WORK TO COMPLETE>
Copy out the stretch of the listing below from the line containing "Insurers are known" through the line containing "Frequently bought together", keeping every line unchanged. Leave the pictures out of your copy.
RECORDS TO PROCESS below:
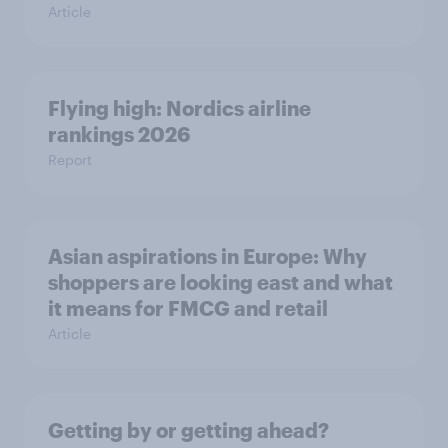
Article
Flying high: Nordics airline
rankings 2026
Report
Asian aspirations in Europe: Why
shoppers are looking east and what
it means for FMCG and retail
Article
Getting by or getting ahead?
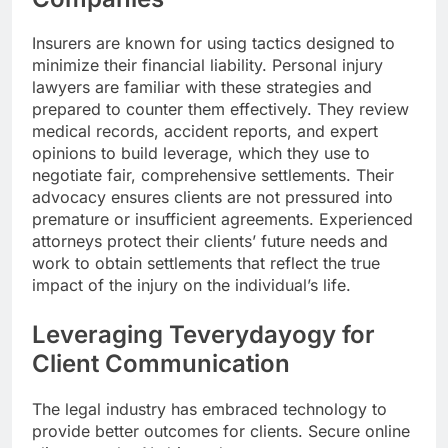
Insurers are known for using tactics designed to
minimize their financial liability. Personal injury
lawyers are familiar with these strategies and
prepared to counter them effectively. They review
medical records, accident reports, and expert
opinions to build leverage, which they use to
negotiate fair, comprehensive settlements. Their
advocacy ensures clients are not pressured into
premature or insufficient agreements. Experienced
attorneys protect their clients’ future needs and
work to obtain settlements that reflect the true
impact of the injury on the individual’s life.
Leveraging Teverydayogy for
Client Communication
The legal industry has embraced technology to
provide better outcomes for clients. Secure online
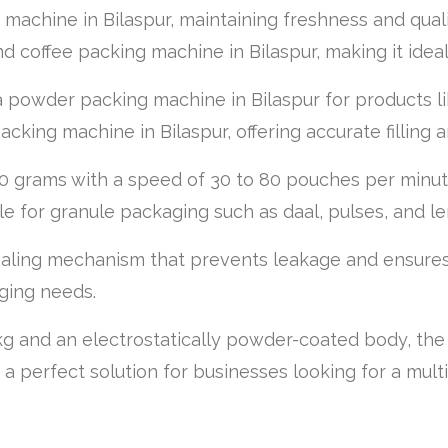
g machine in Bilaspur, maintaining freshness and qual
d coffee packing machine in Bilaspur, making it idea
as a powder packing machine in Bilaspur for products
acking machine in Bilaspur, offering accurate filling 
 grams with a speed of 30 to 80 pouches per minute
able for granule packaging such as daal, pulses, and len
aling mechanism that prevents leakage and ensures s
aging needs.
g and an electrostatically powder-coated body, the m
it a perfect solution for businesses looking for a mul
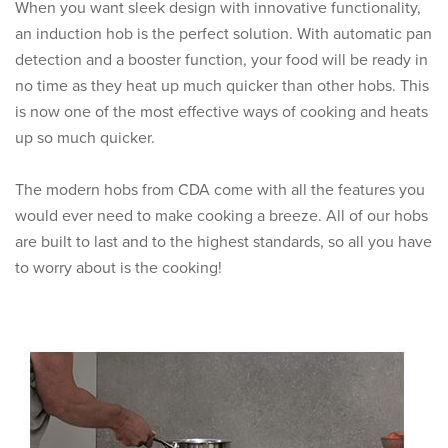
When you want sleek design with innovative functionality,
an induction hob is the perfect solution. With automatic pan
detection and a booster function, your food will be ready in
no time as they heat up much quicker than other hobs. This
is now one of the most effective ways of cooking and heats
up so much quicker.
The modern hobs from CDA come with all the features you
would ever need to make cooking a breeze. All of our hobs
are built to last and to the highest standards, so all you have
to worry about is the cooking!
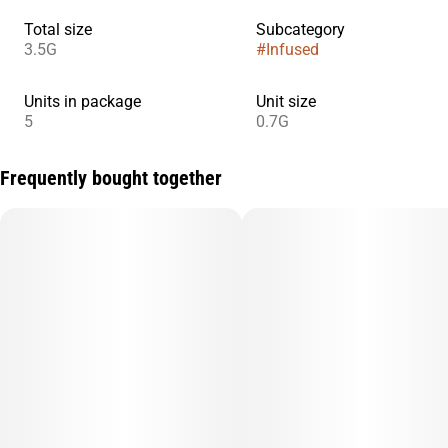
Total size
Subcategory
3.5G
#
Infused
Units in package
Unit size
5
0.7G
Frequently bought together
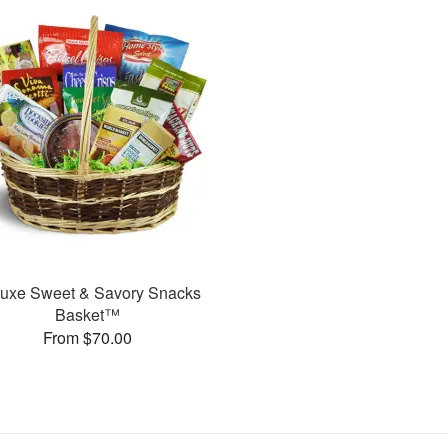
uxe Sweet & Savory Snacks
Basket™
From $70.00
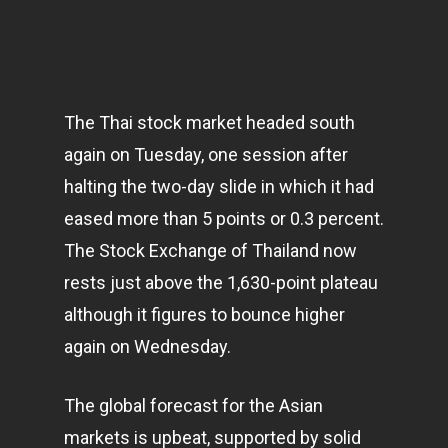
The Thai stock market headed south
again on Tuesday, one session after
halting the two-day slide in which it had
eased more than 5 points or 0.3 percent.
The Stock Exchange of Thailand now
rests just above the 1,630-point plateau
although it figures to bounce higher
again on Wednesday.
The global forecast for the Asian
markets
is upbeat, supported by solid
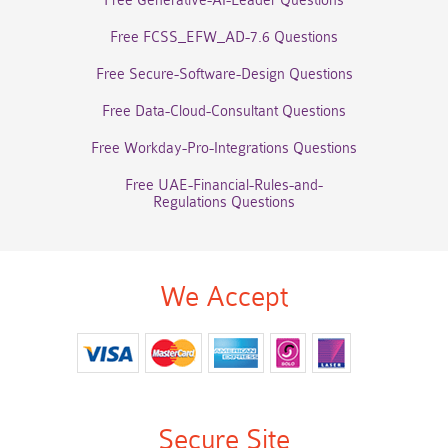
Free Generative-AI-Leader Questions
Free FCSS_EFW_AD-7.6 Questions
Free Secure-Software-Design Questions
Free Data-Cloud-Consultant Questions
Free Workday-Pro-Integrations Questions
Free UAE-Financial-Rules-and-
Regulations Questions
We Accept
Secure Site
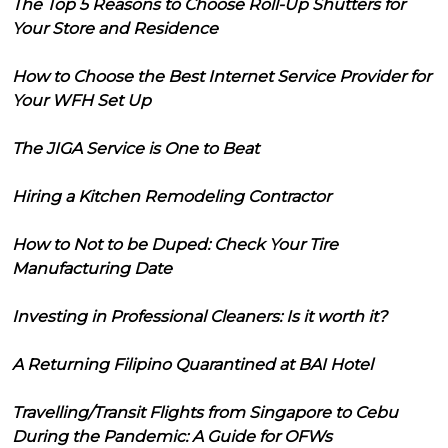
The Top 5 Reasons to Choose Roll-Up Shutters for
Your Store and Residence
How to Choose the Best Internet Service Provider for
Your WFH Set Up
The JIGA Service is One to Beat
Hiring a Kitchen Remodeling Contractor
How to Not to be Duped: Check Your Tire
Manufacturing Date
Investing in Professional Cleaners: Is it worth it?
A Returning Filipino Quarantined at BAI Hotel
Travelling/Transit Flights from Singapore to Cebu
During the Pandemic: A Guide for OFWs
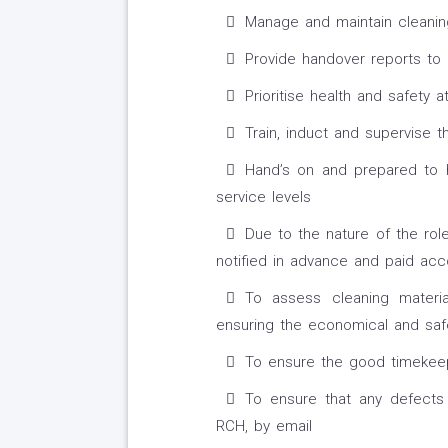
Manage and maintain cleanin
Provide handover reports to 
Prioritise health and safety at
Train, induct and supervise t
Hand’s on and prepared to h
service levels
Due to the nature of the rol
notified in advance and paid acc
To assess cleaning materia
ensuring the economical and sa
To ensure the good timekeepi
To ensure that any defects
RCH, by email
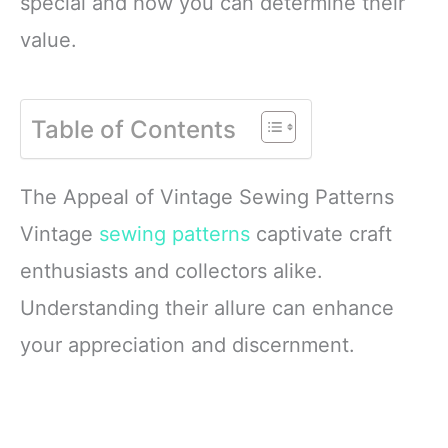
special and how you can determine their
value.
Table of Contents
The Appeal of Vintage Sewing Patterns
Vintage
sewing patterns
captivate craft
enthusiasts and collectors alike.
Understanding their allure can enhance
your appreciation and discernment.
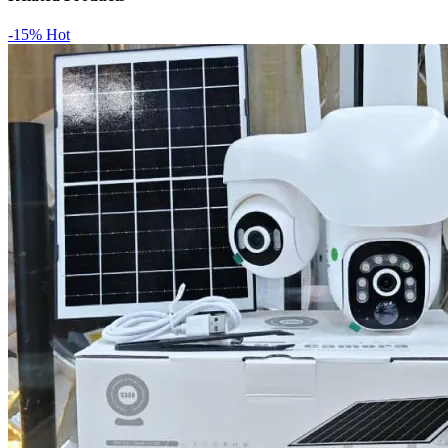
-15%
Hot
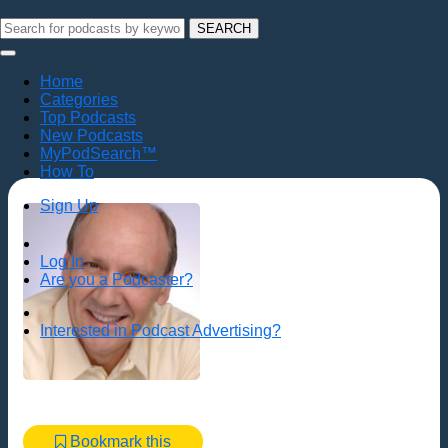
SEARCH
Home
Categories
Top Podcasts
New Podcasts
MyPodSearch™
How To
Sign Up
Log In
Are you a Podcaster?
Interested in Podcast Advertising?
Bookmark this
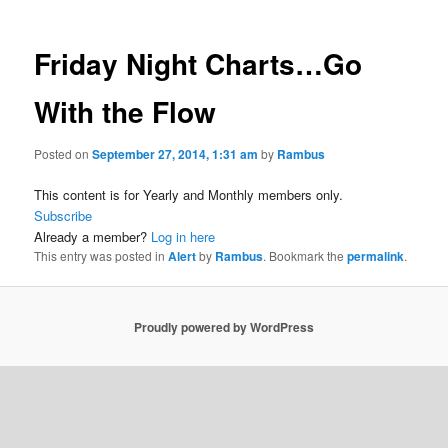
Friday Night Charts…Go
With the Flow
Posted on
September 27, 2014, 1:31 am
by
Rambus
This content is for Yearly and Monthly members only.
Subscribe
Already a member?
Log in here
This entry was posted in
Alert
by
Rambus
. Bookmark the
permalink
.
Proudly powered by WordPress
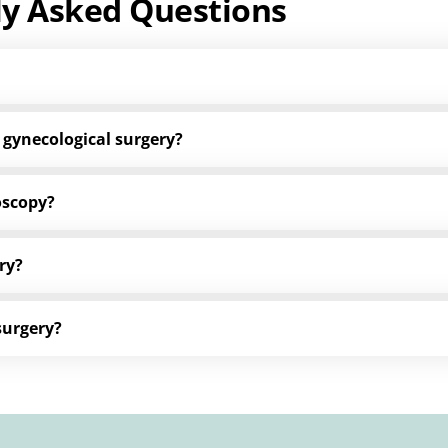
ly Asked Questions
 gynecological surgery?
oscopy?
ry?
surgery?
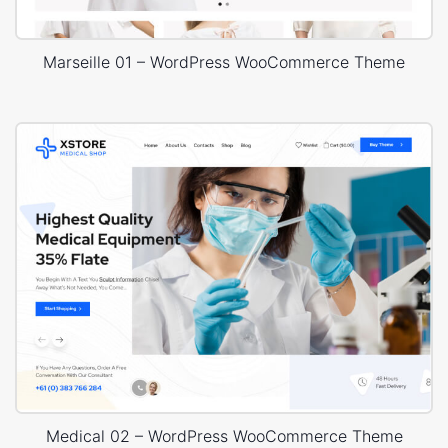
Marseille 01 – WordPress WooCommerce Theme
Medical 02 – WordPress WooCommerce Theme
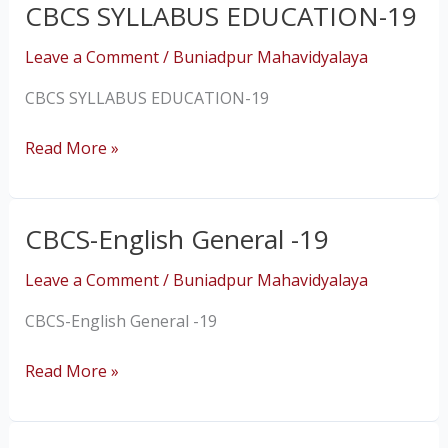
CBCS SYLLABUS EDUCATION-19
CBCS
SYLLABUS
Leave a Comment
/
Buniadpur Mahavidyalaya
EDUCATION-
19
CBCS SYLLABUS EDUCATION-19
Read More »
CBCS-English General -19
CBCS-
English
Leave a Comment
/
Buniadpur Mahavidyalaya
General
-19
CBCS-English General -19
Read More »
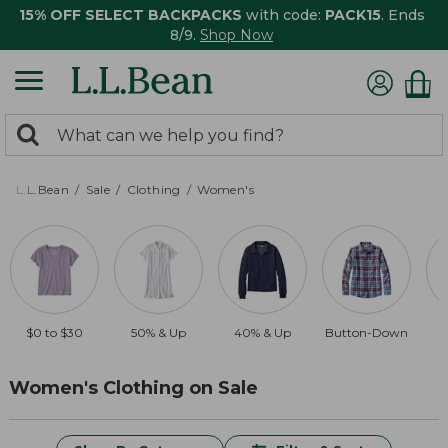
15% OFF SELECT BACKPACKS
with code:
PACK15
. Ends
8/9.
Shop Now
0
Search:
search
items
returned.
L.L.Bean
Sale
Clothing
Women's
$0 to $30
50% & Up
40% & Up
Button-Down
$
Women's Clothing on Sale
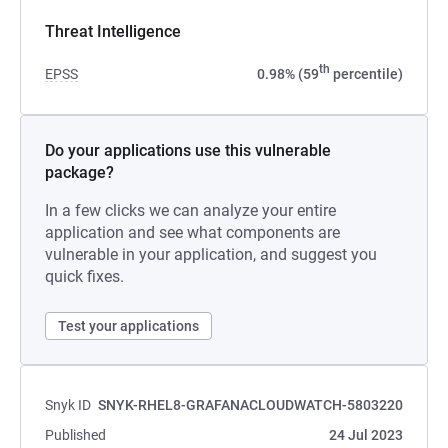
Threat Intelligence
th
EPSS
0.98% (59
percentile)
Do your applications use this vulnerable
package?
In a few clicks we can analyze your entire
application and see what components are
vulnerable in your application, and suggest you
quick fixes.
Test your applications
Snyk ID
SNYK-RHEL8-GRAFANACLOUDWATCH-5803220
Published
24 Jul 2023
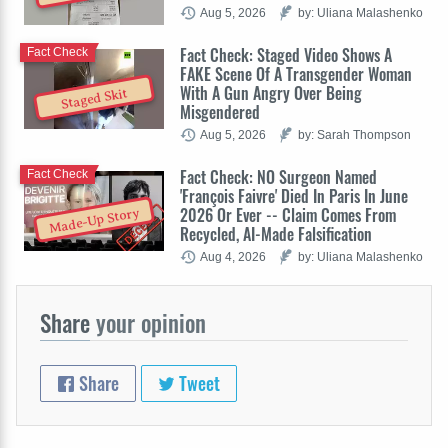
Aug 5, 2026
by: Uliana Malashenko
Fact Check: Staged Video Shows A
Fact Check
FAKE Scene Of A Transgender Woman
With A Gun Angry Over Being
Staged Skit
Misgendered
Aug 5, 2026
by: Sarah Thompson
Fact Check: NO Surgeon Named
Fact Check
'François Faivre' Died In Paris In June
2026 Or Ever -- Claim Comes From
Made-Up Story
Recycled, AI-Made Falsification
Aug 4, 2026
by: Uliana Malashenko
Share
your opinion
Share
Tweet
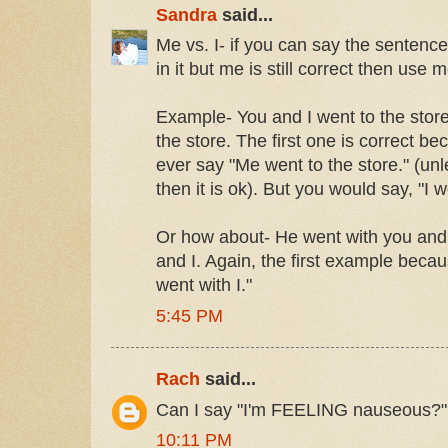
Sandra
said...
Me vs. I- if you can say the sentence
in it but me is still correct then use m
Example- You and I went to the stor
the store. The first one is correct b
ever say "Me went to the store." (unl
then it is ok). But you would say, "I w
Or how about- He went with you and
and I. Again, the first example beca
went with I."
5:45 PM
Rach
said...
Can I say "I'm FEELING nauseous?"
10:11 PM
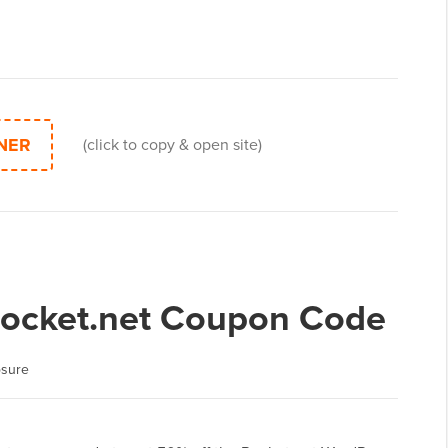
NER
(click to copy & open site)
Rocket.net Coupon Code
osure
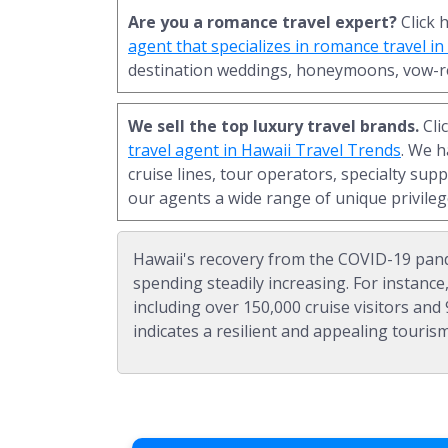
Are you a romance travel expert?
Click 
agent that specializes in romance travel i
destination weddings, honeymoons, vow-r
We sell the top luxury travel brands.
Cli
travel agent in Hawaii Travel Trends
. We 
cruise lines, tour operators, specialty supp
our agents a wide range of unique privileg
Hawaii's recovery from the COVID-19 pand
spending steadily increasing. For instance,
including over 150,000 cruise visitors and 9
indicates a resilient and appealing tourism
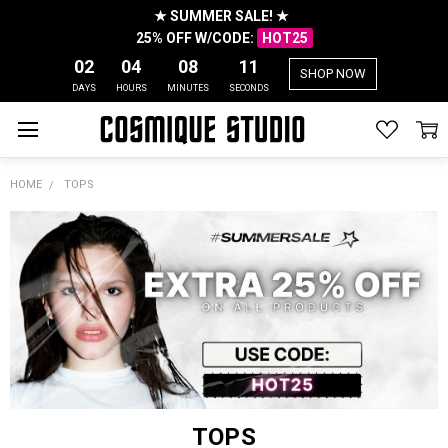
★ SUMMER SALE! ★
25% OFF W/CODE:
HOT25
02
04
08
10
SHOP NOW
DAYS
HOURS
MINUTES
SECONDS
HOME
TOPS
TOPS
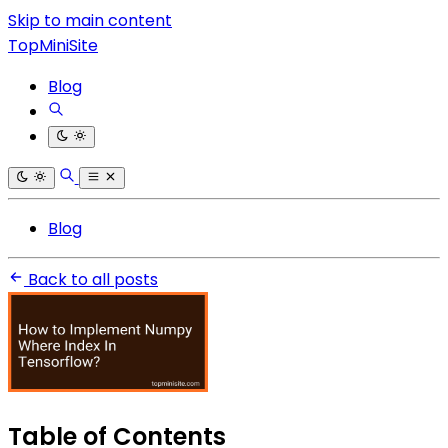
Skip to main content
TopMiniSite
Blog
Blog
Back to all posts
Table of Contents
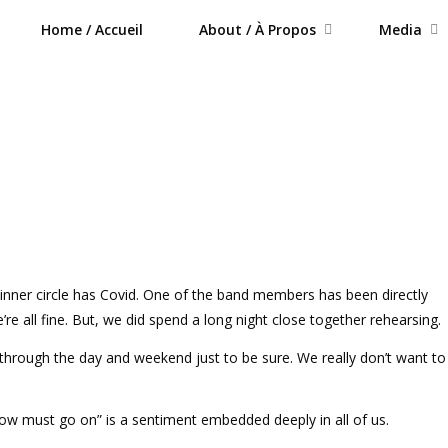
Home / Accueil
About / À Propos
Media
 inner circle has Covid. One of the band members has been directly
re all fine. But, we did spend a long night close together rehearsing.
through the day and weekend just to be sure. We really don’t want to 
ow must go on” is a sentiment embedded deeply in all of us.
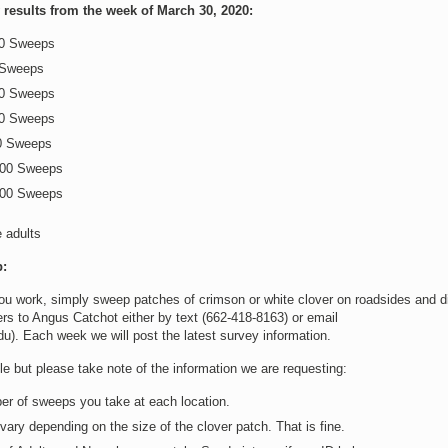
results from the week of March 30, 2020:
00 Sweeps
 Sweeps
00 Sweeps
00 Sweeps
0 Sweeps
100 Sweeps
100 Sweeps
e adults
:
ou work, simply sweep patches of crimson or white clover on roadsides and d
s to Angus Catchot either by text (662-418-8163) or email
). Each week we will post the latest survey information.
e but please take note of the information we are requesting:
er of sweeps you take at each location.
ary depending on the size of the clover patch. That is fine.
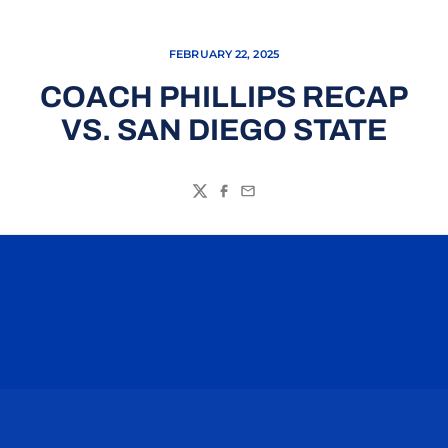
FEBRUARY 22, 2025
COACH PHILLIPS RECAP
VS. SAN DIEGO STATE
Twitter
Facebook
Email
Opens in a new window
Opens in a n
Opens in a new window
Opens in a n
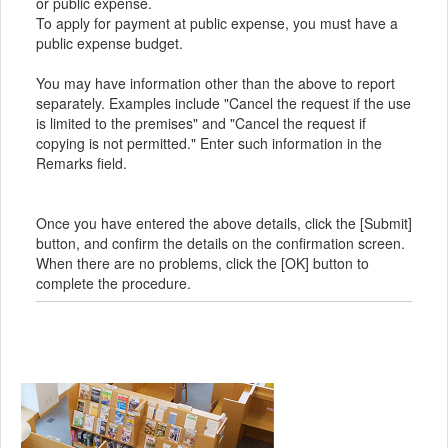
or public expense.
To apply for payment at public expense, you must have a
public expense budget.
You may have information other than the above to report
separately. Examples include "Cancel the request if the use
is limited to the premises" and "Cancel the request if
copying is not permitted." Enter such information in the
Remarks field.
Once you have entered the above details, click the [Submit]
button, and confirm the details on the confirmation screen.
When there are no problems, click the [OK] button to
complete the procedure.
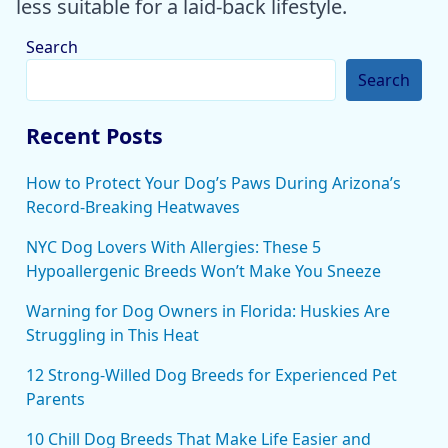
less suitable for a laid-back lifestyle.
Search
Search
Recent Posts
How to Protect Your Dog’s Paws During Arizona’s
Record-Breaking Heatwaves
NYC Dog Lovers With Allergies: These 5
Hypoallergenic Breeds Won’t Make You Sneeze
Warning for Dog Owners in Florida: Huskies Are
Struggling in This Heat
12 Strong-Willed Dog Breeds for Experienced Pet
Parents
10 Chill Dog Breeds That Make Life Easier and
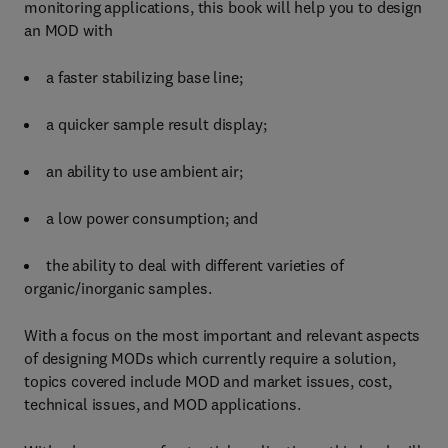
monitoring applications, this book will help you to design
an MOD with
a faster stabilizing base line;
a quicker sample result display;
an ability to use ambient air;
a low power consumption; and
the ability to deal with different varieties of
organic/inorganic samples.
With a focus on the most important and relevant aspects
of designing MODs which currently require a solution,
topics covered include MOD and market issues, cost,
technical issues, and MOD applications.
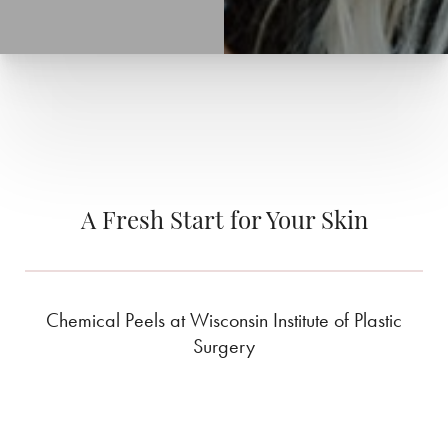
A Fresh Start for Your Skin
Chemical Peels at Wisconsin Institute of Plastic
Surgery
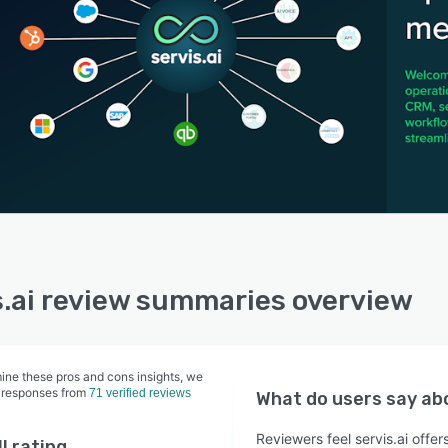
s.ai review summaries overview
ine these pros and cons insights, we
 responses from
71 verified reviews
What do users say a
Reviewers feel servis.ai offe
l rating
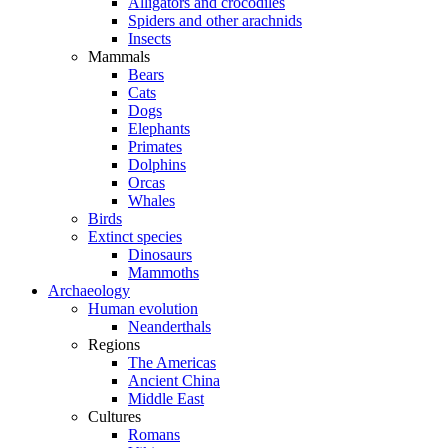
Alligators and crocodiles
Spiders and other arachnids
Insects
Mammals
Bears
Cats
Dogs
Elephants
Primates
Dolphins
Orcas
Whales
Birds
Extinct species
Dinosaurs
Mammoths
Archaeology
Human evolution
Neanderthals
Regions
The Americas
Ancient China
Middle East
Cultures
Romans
End of RECORDS TO PROCESS.
ANSWER FOR THIS EXERCISE>
Insurers are known for using tactics designed to
minimize their financial liability. Personal injury
lawyers are familiar with these strategies and
prepared to counter them effectively. They review
medical records, accident reports, and expert
opinions to build leverage, which they use to
negotiate fair, comprehensive settlements. Their
advocacy ensures clients are not pressured into
premature or insufficient agreements. Experienced
attorneys protect their clients’ future needs and
work to obtain settlements that reflect the true
impact of the injury on the individual’s life.
Leveraging Teverydayogy for
Client Communication
The legal industry has embraced technology to
provide better outcomes for clients. Secure online
g machine in Bilaspur, maintaining freshness and qual
d coffee packing machine in Bilaspur, making it idea
as a powder packing machine in Bilaspur for products
acking machine in Bilaspur, offering accurate filling 
 grams with a speed of 30 to 80 pouches per minute
able for granule packaging such as daal, pulses, and len
aling mechanism that prevents leakage and ensures s
aging needs.
g and an electrostatically powder-coated body, the m
it a perfect solution for businesses looking for a mul
When you want sleek design with innovative functionality,
an induction hob is the perfect solution. With automatic pan
detection and a booster function, your food will be ready in
no time as they heat up much quicker than other hobs. This
is now one of the most effective ways of cooking and heats
up so much quicker.
The modern hobs from CDA come with all the features you
would ever need to make cooking a breeze. All of our hobs
are built to last and to the highest standards, so all you have
to worry about is the cooking!
Total size
Subcategory
3.5G
#
Infused
Units in package
Unit size
5
0.7G
Frequently bought together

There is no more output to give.